**Work to complete**
- a) In the post about "das Ding," which concept does the writer turn to as more useful than God?
- b) From the post about "das Ding," transcribe the passage that begins at the words "It would surprise" and stops after "what really happened.".

— start of Text excerpt —

Who understands "das Ding"?

Can anyone explain this to me in slightly less arcane terms?

It would surprise me if anyone could in fact. The Thing is of course supposed to describe something which we normally do not describe, this is clear from Lacans description. But just this makes it so tempting to try to grasp it a bit better.

I have previously written a lot about God, and I am tempted to use that concept here again, but that would probably bore the hell out of everyone, and get me nowhere. So, what may be more useful, is the concept of Truth.

The word truth has many different meanings, and these are explored in philosophy ad nauseam, nowhere and never ever leading anywhere closer to a firm grasp of what in the end truth is supposed to be, if we do not simply mean it to be the correct answer to a clearly outlined question, composed of terms everyone who matters in the situation agrees on, or as in knowing the truth, as in knowing what really happened.

There is this other ´level´ of truth, wherein truth is seen as something that is not simply an accurate phrasing of some specific relation or event, i.e. something in all ways inferior to a context, but something which in fact provides the substance to a context. Truth in the sense of ´essence´, that which is beneath, at the basis of all phenomena as they are perceived and interpreted, which enables the very act of interpreting in a given situation, the ground of being on which the conception of a context is built. By ground of being I mean that which sets apart some of existence from the turmoil of meaningless becoming as science understands the universe, into ´something´, i.e. an object, indeed that which originally man must have meant when he said ´soul´. Every thing that stands out from the undifferentiated flux of existence is a thing, object, meaning, soul. These words all mean the same. At least, they refer to the same.

— end of Text excerpt —
— start of Data supplied —

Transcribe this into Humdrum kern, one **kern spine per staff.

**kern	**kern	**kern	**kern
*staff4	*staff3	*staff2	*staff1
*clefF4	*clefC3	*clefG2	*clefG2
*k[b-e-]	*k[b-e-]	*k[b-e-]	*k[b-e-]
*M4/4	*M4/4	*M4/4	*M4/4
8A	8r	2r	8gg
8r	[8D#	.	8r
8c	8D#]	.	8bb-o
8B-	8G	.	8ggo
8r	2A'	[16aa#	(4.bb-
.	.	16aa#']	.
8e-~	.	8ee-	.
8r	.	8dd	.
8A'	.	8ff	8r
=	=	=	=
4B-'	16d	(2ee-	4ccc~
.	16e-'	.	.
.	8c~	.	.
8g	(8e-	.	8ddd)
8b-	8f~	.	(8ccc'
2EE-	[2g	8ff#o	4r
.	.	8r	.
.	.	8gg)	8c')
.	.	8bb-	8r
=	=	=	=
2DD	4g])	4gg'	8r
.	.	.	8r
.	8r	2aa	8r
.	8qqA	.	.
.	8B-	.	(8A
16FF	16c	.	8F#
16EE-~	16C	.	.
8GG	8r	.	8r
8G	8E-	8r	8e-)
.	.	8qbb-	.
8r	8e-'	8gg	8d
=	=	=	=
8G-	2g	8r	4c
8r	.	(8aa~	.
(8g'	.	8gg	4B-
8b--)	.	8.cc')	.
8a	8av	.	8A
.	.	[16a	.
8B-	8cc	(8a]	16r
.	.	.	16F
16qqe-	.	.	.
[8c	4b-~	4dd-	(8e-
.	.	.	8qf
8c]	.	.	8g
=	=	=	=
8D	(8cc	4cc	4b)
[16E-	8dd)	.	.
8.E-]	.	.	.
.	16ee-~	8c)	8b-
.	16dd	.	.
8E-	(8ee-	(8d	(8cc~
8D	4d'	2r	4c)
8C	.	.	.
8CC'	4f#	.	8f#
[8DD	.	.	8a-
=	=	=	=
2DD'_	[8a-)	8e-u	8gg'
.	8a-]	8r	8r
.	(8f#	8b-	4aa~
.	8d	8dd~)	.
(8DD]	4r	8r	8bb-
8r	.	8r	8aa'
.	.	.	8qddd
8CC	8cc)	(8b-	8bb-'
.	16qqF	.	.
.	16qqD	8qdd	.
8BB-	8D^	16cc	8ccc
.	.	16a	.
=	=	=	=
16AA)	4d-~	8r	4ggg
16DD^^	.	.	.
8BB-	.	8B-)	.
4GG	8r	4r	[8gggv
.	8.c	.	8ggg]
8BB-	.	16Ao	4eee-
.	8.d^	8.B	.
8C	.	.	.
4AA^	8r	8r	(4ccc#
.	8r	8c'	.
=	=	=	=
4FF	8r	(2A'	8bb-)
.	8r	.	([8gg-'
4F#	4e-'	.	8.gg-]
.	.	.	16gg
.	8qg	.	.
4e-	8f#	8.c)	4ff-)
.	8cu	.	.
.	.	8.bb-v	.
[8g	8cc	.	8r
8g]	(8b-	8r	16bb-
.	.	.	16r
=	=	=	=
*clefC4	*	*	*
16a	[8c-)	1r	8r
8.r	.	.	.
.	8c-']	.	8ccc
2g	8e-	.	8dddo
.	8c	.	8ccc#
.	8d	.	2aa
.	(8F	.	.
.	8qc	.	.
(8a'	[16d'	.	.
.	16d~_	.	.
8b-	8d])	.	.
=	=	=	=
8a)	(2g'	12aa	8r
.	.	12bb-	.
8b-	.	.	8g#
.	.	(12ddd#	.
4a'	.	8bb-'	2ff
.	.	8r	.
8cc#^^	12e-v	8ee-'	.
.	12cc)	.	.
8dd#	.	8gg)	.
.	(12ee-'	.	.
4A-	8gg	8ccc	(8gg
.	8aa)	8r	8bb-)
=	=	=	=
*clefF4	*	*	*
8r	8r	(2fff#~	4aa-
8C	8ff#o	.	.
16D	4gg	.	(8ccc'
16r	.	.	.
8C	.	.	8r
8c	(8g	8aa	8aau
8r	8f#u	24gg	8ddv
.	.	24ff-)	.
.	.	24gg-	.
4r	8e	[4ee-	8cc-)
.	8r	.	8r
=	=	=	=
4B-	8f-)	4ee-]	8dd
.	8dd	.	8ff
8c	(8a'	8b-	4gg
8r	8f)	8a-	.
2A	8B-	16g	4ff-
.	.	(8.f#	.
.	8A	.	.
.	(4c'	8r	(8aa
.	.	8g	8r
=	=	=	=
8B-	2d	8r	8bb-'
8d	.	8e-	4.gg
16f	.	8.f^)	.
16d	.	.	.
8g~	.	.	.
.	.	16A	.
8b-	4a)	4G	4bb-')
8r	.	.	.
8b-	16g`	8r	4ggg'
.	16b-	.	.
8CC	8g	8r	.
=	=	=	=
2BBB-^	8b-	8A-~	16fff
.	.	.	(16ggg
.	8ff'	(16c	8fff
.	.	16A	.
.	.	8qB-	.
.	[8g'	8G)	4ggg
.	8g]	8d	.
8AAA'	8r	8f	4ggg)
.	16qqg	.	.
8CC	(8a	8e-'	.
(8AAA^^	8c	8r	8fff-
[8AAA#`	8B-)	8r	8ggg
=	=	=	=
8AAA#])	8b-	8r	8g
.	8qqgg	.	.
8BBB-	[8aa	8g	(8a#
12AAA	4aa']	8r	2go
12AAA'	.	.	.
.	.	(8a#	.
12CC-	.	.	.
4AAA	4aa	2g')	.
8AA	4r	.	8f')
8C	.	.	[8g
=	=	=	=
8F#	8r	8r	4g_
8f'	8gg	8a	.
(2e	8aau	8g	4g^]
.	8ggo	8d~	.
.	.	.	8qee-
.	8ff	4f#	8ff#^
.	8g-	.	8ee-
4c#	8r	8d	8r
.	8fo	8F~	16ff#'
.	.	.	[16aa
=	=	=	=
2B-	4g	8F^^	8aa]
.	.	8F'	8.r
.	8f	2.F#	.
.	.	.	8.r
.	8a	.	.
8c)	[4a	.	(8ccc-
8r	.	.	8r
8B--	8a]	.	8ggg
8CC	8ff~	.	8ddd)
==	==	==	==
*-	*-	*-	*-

— end of Data supplied —

**Outputs**
- a) The concept of Truth.

- b)
It would surprise me if anyone could in fact. The Thing is of course supposed to describe something which we normally do not describe, this is clear from Lacans description. But just this makes it so tempting to try to grasp it a bit better.

I have previously written a lot about God, and I am tempted to use that concept here again, but that would probably bore the hell out of everyone, and get me nowhere. So, what may be more useful, is the concept of Truth.

The word truth has many different meanings, and these are explored in philosophy ad nauseam, nowhere and never ever leading anywhere closer to a firm grasp of what in the end truth is supposed to be, if we do not simply mean it to be the correct answer to a clearly outlined question, composed of terms everyone who matters in the situation agrees on, or as in knowing the truth, as in knowing what really happened.